The cats who were working there initially get paid and dip. Now you're left with a skeleton company where all the innovation that was once there are now gone and you just got a bunch of new faces without the gift that made the company great.
You can hire a lot of new, young talent but that doesn't mean they're gifted to carry, like the people who made the magic were. A lot of young physicists are smarter and even have a higher IQ than Albert Einstein, but they ain't Albert Einstein and will never come up with anything nearly as significant of contributions. Chances are you see a lot of these people everyday on a lunch break. Every well-known big company has ultra-smart geniuses working there. Genuises aren't rare, but legends are.

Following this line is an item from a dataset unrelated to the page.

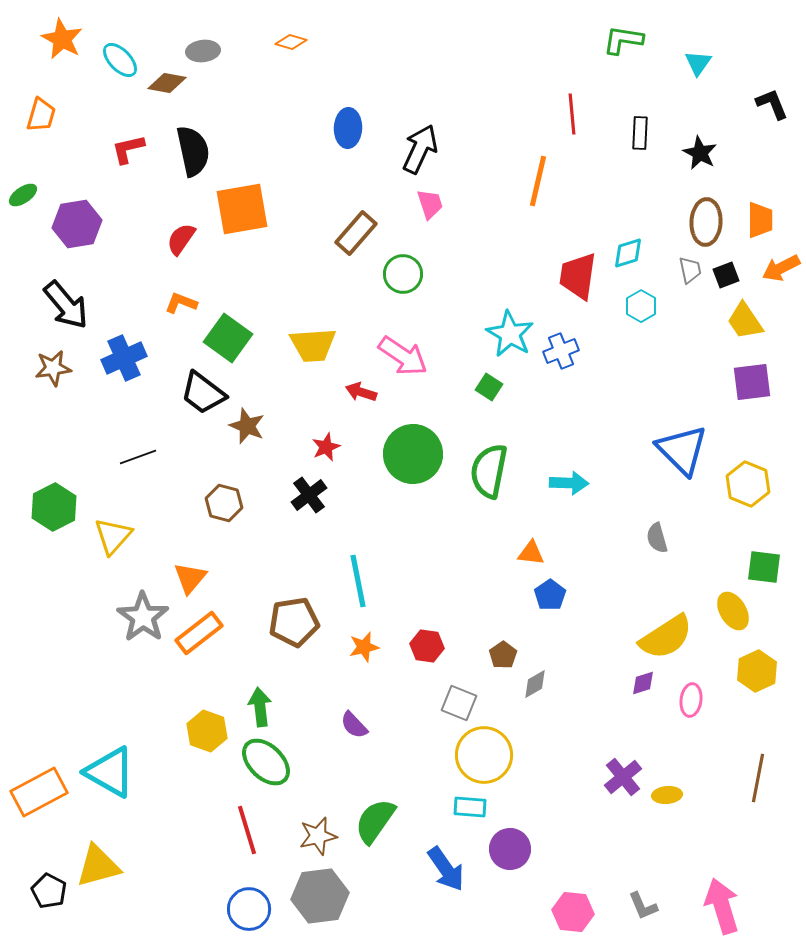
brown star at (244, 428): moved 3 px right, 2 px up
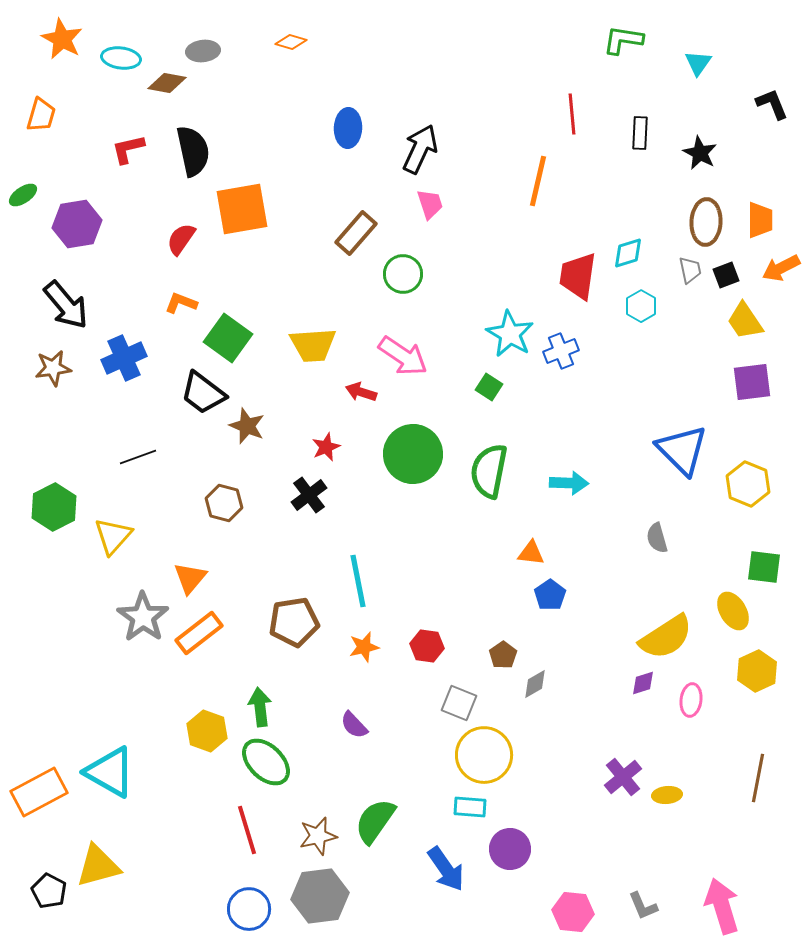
cyan ellipse at (120, 60): moved 1 px right, 2 px up; rotated 39 degrees counterclockwise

The shyt these companies pulled off to go to the next level are basically a timestamp of catching lightning in a bottle at the right place, right time - simply conditions very difficult to replicate. You can't buy nor pay for that.
Even if you have a new talent they're going to have a hard time climbing the well-established hierarchy at said company and usually end up dipping to another company where they can see their contributions have more weight and less resistance. Problem and risk is, if you do believe in their talent, spend resources to back them up but are wrong - that's a large amount of time and money going to waste and you've basically pissed off the experienced older people there.
At the end of the day, these were really expensive acquisitions for Microsoft knowing the main talent of the companies are older (and some central to their prime like John Carmack and Zenimax were long gone) and times aren't the same.